> **Exercise brief**: Omitting the pictures, output all of the records precisely as written.

> **Lens and sensor metadata**:
────────

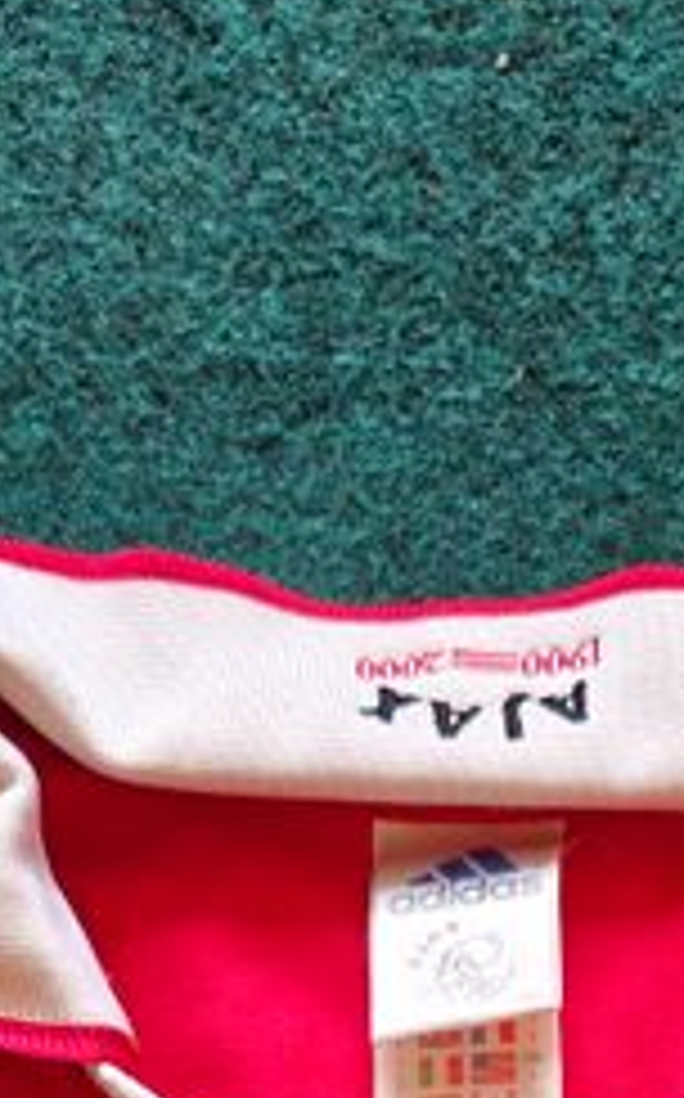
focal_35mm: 80
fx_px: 2392
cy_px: 1516
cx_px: 482
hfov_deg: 16.2
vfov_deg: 22.5
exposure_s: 1/100
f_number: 1.6
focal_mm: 6.06
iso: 320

────────

> **Expected output**:
focal_35mm: 80
fx_px: 2392
cy_px: 1516
cx_px: 482
hfov_deg: 16.2
vfov_deg: 22.5
exposure_s: 1/100
f_number: 1.6
focal_mm: 6.06
iso: 320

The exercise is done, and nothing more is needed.